Today’s decision in Holmes brings up a question that I have been wondering about ever since Roberts and Alito were nominated: What kind(s) of conservatives are Alito and Roberts, and how different will they be from Scalia and Thomas? Here’s a bit of speculation. To be clear, I’m the first to admit that we don’t yet have the evidence to prove this argument is correct; that’s why I call it speculation, after all. But hopefully the speculation is at least food for thought.
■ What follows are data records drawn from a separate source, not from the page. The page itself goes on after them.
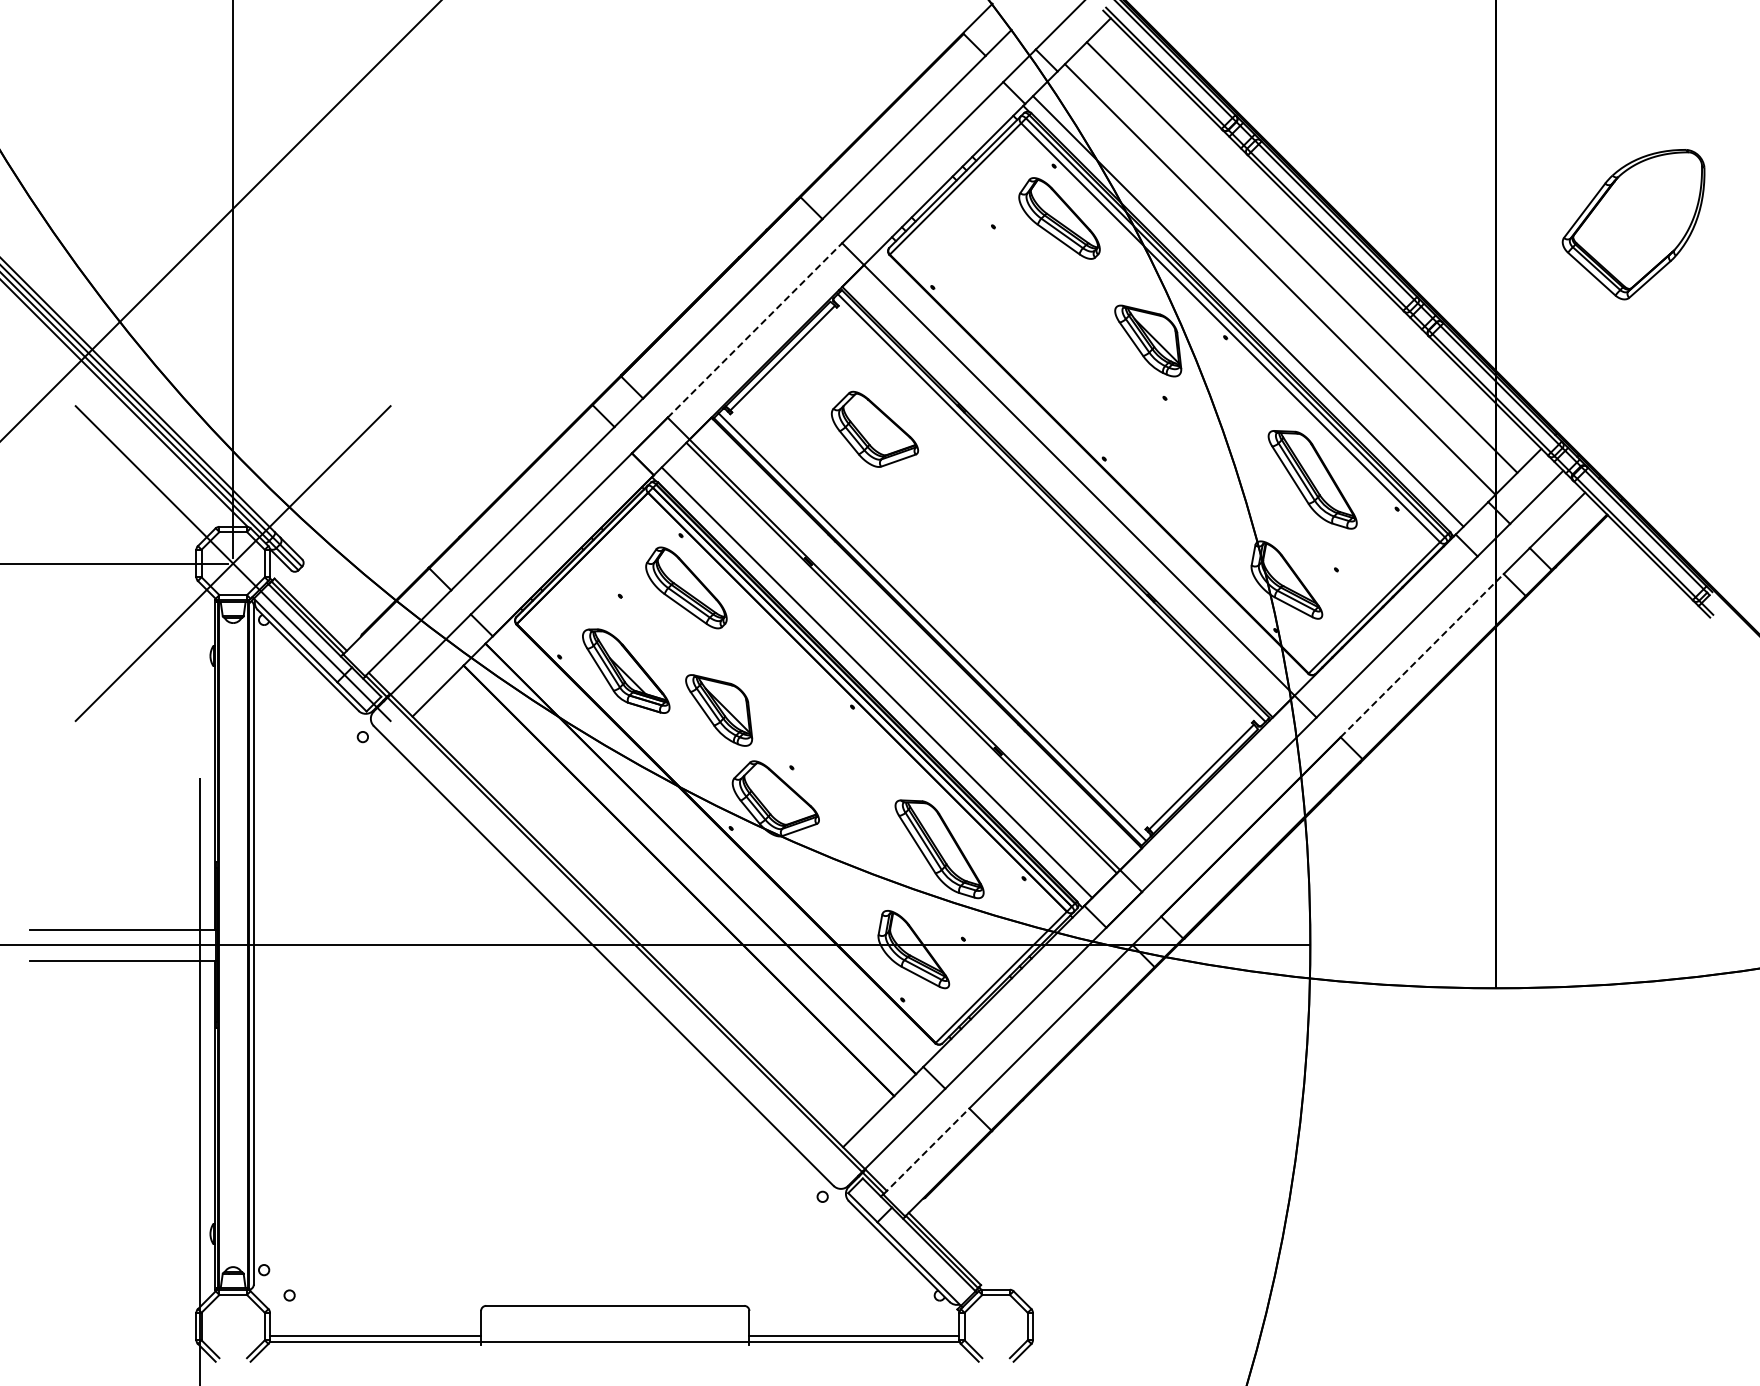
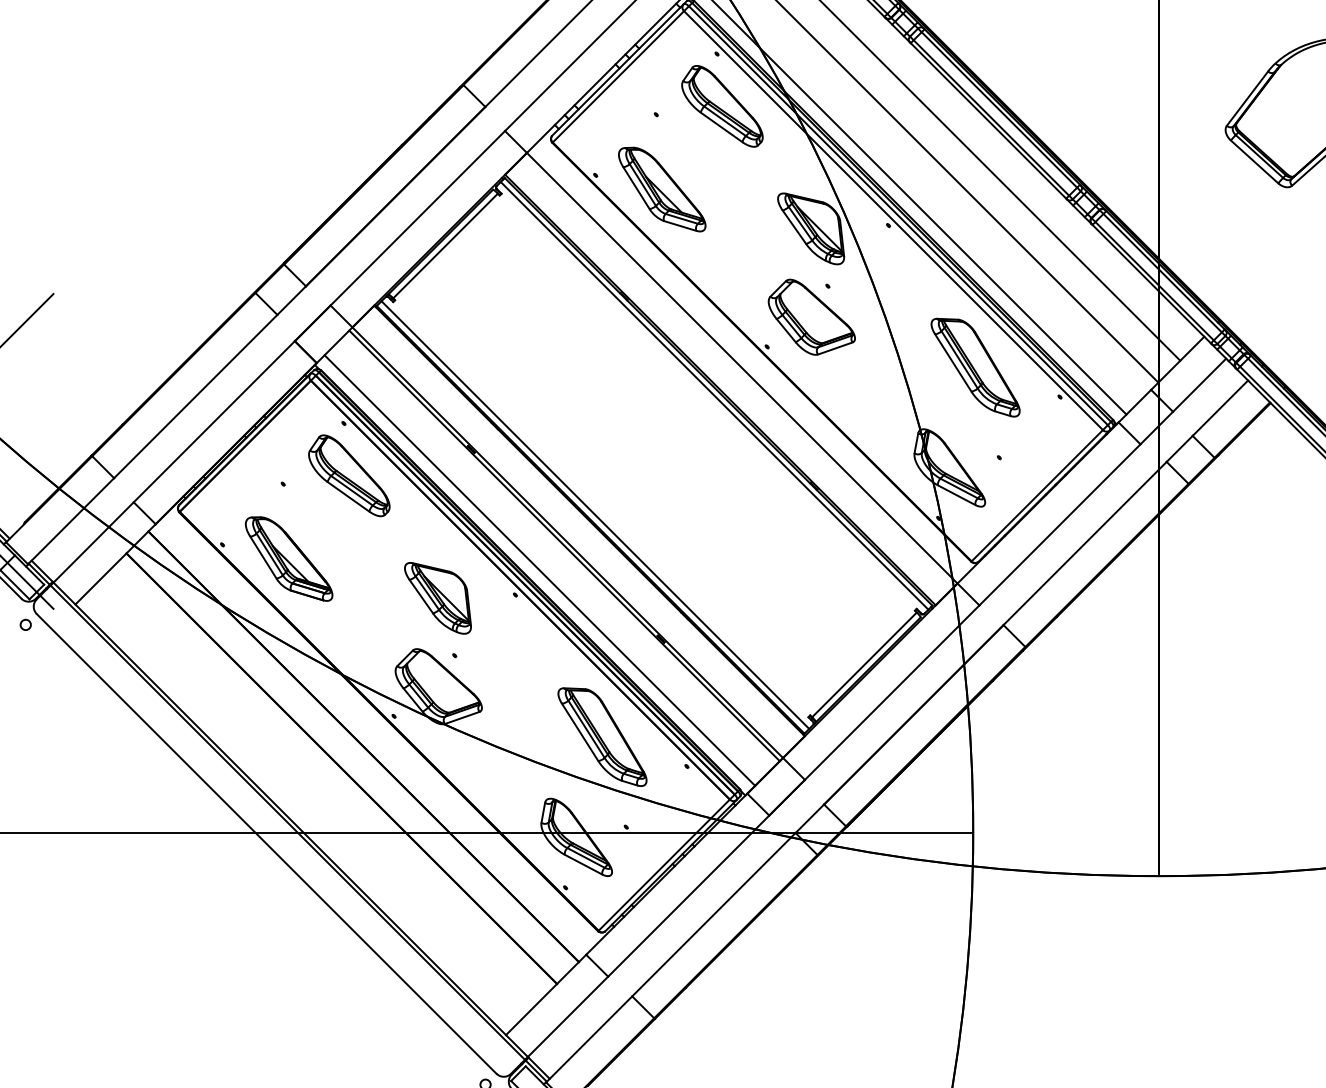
part: (999, 301) -> (662, 189), added
line: (755, 330) -> (418, 218), dashed -> solid
part: (875, 428) -> (812, 316), moved
line: (1422, 655) -> (1085, 543), dashed -> solid
part: (719, 710) -> (438, 598), moved
line: (926, 1151) -> (589, 1039), dashed -> solid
My speculation is that Roberts and Alito will end up harkening back to an older kind of judicial conservatism — a conservatism more like Justice Harlan or Justice Frankfurter than Scalia or Bork. If you’ll allow me to paint with a very broad brush, Justices Scalia and Thomas have a radical element to their approach to constitutional law. They see the Court as having deviated from the true Constitution, and to varying degrees want the Court to return to first principles. You can see this when either Thomas or Scalia writes an opinion suggesting a significant change in Supreme Court doctrine, such as Scalia’s majority opinion in Crawford v. Washington or Thomas’s concurrence in United States v. Lopez. A careful reader senses a certain excitement, a freshness, in the tone of the opinion.

My guess is that Alito and Roberts will end up being quite different. My sense is that both Justices are basically at peace with the Warren Court. To be sure, they wouldn’t have joined the Warren Court’s more controversial opinions, and they may be willing to soften some hard edges of those opinions over time. And they’ll probably end up voting with Scalia and Thomas in a lot of cases.

At the same time, my guess is that Roberts and Alito are conservatives more in an institutional sense. If Scalia and Thomas are first-principles conservatives, Alito and Roberts are more second-principles conservatives. There’s more Bickel and less Bork; more of a focus on craft within the four corners of existing precedents and principles than a return to first principles.

That’s my speculation, at least. Your thoughts?